Hi there. I just wanted to give you a big hug after I read your post.I was a bit surprised at some of the response you received. I think you already know that you're just going to have to "deal with it". I don't think that was what you were looking for - I think you wanted someone to tell you that your hubby loves you very much and thinks your gorgeous. YOUR HUBBY LOVES YOU VERY MUCH & THINKS YOUR GORGEOUS!! :) It sounds like the experience scared you a little bit & left you insecure that maybe something has now changed between the two of you. NOTHING HAS CHANGED - YOU'RE STILL IN LOVE & MARRIED! :) I know my hubby & I are 100% commited and in love but if you were to give him some booze and a raunchy stripper - who knows what would happen!?! LOL. Please don't drive yourself crazy with this. Give yourself some time to work things out. Ask your husband to give you some extra love & reasurrances while you do. If he loves you, he won't mind.

Take care,
Michele

iVillage Member
Registered: 06-12-2006
Thu, 02-08-2007 - 8:39am
Michelle, you are such a doll!!! That is exactly what I needed to hear. Thanks for making me feel better :)
iVillage Member
Registered: 12-20-2004
Thu, 02-08-2007 - 10:12am
The drunk "you" wanted to be a little naughty, the sober "you" isnt like that. The sober you is reacting to what the drunk you had orchestrated. This is a good lesson learned for people who think they may like to try swinging.The fantacy may look appealing, but the reality of your mate actually having sex with someone else isnt for everyone. At least your hubby didnt have sex, it was just some clothes on grinding. That fact that you were right there, the fact that he was really drunk, is what contributed to what happened. Forget it, it was a drunken fanstcy that you found is not you or your husbands cup of tea. No big deal, no real sex took place.

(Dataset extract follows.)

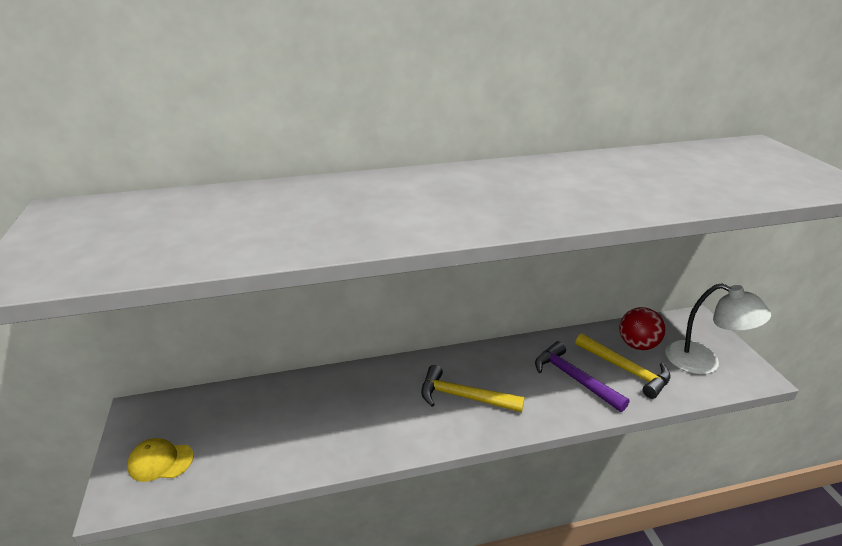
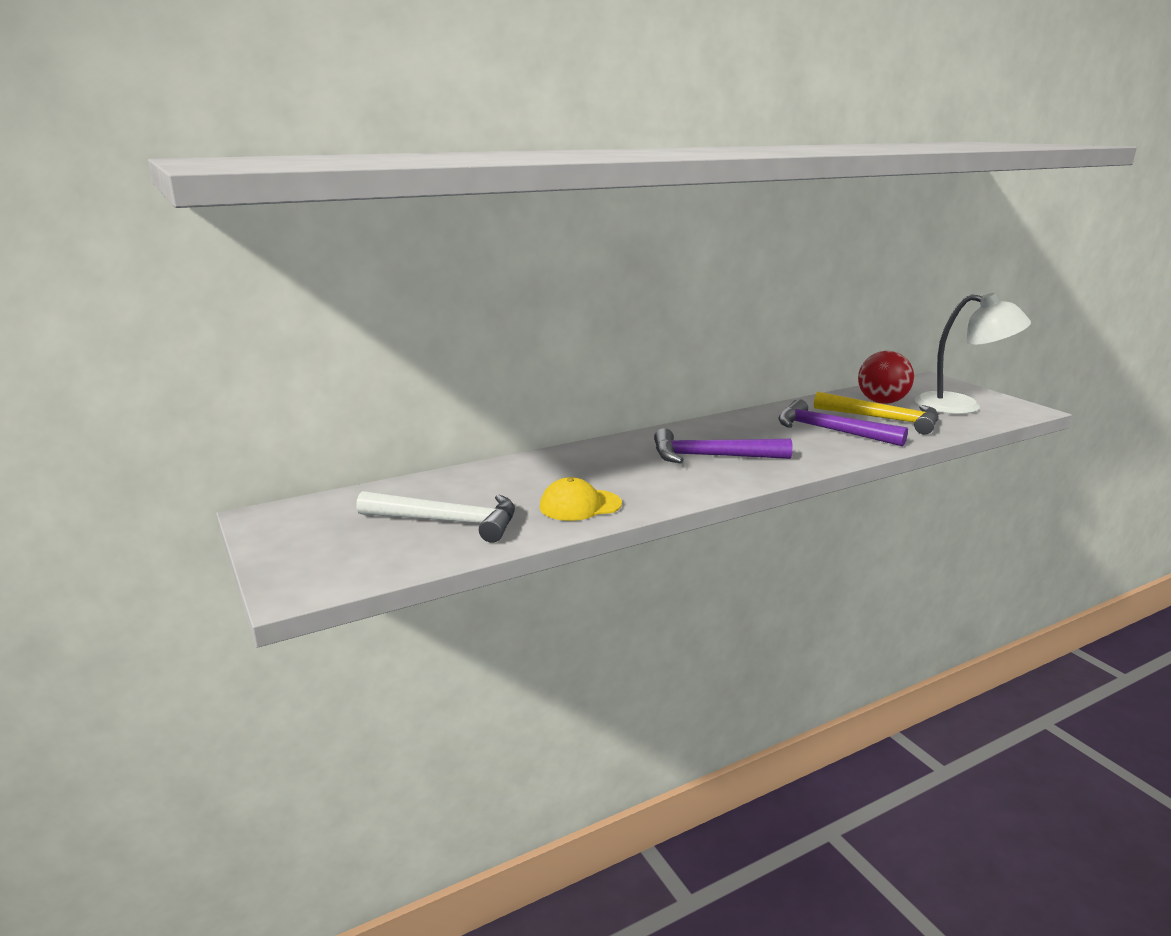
camera: 15 degrees left, 10 degrees down
yellow cap [127,438,194,482] -> yellow cap moved to [540,477,622,521]
yellow hammer [421,365,525,413] -> purple hammer [654,428,793,463]
none -> white hammer [356,491,515,543]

I do want to mention this (as if you don`t really already know)...Men can come , normally ,really easy, totally different than some women.It isn`t a mental thing, it usually is a physical thing. Many women need the mental side to come. (romance, security,etc)..With men ,orgasm is a result of physical stimulation, period. An orgasm is nothing more than a really pleasurable muscle spasm, cause by stimulation. Not a whole lot different than a doctor hitting your knee with his little hammer. The fact that being with the one you love, makes sex so much better, so there can be a mental aspect to sex for men, but it is not necessary to have an orgasm.